PASSAGE SHOWN -
Dana Mudd and Mike Kahlich nipped child-care problems in the bud when they moved to Truckee more than four years ago.
The couple didn’t find precisely what they wanted for their now 3-year-old son, Calvin, so they started up their own child-care operation — Papoose Infant Care and Preschool.
“We looked around and I was at the point I couldn’t find what I was looking for, so I created it ... a more holistic take on care,” Mudd said. “We’re very into organic, fresh food, holistic education, looking at the whole child — their health, their spiritual upbringing and environmental standpoint.”
Now, Mudd and Kahlich not only spend days with their precocious son, who’s dressed in a pirate costume and dancing to disco music during an interview Tuesday, but they no longer face the preschool dilemma that other parents must tackle.
Several families say child-care access in the Tahoe-Truckee area is a challenge, with extensive waiting lists, high costs and limited accessibility hampering working parents’ ability to provide the best care for their children.
“Infant care is really hard to find in the first place,” Mudd said. “There are very few places that take someone under 2 [years old]. I still have people calling almost everyday trying to find infant care.”
Children’s services organizations agree — Tahoe-Truckee child-care resources could use some work.
“There are several concerns with child care; one of them is the cost of child care, which can be up to $10,000 per child per year. Imagine you’re a family of four, you’re looking at quite a substantial chunk of take-home pay just to cover child care,” said Stephanie Rogerson, director of the Community Collaborative of Tahoe Truckee.

DATA RECORDS -
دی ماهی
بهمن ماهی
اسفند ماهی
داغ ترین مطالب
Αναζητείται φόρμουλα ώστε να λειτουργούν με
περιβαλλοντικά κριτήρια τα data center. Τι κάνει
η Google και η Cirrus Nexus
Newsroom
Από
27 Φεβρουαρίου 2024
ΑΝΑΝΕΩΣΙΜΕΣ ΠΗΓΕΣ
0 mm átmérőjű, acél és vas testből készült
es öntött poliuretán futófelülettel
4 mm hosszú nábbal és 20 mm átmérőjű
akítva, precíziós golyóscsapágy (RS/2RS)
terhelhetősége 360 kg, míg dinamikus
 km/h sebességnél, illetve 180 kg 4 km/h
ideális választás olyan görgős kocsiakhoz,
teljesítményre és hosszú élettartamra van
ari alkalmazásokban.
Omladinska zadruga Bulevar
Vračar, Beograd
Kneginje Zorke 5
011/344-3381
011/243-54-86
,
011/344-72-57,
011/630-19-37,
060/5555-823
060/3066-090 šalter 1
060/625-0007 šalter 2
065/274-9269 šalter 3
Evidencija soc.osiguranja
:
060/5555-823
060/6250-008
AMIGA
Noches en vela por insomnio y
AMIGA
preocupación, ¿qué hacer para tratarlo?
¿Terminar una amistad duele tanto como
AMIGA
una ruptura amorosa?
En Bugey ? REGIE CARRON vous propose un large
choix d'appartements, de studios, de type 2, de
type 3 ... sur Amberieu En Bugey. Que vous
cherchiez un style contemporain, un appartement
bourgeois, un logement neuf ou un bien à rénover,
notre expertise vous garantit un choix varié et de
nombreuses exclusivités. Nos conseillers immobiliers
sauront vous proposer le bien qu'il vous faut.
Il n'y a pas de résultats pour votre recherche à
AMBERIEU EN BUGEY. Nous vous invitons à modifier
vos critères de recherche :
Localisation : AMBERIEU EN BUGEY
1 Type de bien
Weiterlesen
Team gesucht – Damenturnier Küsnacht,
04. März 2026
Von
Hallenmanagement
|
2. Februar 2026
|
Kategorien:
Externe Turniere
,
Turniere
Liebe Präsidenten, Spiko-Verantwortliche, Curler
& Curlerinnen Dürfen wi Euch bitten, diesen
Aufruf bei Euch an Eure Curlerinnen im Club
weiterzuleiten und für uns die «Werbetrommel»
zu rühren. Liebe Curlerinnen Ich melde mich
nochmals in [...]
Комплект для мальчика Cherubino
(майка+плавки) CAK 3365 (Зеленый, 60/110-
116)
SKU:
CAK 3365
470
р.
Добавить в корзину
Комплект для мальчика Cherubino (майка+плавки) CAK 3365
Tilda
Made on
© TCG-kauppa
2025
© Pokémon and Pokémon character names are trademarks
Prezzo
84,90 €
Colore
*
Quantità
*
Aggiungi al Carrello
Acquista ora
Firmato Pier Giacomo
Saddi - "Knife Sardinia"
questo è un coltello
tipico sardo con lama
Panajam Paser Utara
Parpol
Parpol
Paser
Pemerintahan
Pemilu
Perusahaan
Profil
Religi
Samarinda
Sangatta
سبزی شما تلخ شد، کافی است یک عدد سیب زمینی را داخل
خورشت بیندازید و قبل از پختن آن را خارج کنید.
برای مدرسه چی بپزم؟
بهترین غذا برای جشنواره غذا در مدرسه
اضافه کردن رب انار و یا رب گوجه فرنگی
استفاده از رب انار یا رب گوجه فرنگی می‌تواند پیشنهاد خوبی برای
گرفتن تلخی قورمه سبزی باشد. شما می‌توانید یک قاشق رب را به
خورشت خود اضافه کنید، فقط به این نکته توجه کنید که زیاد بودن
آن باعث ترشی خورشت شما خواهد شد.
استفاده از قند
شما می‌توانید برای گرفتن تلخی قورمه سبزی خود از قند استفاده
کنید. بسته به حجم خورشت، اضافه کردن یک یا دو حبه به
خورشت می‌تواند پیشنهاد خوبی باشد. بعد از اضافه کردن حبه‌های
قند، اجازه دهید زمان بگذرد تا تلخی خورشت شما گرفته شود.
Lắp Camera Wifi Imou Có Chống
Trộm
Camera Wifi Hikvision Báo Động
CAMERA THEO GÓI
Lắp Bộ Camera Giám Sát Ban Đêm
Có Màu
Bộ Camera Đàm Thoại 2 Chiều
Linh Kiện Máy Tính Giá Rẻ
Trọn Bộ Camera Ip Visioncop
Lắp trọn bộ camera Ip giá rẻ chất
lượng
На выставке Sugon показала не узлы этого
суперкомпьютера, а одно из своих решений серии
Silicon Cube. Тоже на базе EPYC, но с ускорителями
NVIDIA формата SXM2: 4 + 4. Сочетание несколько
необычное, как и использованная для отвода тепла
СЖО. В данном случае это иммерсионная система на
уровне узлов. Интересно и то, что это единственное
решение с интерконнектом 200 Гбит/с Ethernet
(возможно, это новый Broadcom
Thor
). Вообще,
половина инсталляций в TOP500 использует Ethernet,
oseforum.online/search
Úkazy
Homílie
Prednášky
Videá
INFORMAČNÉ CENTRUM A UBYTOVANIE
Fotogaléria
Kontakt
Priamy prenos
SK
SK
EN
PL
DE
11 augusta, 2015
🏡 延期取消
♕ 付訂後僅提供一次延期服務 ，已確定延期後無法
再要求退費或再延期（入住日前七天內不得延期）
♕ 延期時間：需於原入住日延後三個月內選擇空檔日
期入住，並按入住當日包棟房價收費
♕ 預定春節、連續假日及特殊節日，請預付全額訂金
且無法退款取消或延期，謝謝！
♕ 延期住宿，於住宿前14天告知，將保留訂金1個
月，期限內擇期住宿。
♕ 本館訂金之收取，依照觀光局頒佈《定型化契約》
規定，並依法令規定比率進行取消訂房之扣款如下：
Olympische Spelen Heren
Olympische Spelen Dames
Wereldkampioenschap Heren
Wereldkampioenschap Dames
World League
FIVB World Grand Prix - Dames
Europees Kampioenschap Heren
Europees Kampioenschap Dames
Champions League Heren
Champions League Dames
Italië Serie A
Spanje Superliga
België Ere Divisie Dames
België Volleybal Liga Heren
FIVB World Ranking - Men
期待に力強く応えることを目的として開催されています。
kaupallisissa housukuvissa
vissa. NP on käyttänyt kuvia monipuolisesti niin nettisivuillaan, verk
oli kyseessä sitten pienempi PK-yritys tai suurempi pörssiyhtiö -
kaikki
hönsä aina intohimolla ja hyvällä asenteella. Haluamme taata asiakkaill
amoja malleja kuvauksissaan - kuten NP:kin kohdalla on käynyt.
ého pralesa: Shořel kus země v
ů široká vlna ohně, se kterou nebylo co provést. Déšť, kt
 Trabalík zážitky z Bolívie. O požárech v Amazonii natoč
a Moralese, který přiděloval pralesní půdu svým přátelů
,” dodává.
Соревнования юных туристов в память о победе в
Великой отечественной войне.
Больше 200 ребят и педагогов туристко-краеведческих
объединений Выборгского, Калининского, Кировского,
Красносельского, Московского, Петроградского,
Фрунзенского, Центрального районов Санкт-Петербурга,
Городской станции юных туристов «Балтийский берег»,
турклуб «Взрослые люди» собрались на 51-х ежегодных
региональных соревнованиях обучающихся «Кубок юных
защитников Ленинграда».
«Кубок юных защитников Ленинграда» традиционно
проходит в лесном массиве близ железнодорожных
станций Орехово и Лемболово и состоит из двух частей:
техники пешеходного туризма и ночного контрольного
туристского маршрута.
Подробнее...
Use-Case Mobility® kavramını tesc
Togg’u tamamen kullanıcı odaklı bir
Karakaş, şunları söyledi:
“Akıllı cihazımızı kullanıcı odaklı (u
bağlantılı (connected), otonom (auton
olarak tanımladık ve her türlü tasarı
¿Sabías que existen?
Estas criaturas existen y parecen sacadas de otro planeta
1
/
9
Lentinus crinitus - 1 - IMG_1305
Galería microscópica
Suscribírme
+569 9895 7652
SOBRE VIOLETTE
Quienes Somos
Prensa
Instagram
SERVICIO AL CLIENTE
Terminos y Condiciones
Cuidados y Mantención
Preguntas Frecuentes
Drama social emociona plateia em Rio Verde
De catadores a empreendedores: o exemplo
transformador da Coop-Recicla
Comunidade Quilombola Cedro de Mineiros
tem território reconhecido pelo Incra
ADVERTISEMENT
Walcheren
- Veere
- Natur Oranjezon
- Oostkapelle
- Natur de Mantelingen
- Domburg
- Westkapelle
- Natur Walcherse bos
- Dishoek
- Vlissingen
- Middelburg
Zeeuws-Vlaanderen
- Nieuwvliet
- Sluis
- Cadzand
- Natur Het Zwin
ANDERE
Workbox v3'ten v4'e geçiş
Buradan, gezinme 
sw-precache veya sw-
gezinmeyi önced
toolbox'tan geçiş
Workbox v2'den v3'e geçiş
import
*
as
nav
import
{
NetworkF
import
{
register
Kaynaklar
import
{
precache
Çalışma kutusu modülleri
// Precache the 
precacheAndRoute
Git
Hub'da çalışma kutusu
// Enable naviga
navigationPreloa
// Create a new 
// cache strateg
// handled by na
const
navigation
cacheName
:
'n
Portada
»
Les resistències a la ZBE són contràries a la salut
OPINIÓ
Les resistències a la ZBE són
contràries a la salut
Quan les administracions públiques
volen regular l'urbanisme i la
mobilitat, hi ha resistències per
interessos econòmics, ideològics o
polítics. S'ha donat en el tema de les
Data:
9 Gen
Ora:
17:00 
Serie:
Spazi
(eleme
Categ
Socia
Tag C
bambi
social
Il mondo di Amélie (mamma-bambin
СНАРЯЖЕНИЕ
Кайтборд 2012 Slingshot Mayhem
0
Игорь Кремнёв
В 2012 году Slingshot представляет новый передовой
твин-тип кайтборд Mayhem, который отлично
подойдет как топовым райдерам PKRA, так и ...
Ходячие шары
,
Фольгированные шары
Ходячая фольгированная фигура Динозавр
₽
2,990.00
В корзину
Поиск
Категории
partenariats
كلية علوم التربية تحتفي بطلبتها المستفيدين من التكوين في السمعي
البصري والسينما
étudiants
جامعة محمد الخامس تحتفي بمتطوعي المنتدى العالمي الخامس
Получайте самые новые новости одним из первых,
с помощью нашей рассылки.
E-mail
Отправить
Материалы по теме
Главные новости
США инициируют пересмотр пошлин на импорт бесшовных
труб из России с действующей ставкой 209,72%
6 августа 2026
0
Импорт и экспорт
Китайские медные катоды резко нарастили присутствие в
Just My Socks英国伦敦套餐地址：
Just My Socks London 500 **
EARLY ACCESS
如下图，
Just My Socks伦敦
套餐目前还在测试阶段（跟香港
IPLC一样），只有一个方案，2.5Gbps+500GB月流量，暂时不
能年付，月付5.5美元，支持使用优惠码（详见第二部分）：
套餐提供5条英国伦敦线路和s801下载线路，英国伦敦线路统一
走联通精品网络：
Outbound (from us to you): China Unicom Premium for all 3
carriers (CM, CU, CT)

REQUEST 1 - According to the child-care article, what is the name of the child-care operation Mudd and Kahlich started?
REQUEST 2 - From the child-care article, quote the part that opens with the words containing "The couple didn’t" and closes with "Care and Preschool.".
REQUEST 3 - Extend the child-care article, picking up after its last sentence.

OUTPUT 1 - Papoose Infant Care and Preschool

OUTPUT 2 -
The couple didn’t find precisely what they wanted for their now 3-year-old son, Calvin, so they started up their own child-care operation — Papoose Infant Care and Preschool.

OUTPUT 3 -
Affordability, accessibility and availability are the three biggest issues eastern Placer and Nevada county families face when it come to child care, said Executive Director Catherine Goins of Early Childhood Education in Placer County’s Office of Education.
“The issue is resources ... and it’s very expensive,” Goins said. “Quality child care is very expensive. Families can be paying 20 percent or more of their income for care.”
Officials with Sierra Nevada Children’s Services, Truckee’s counterpart to the Placer Office of Education, said certain demographics struggle more than others — middle-income families who don’t qualify for subsidized care, parents who work odd hours and undocumented families.
The result?
“They can’t afford the cost of child care. A lot of times I see families leave the area or I see families commuting a great distance,” said Stephanie Blume, regional director of the children’s services agency.
Rogerson agreed.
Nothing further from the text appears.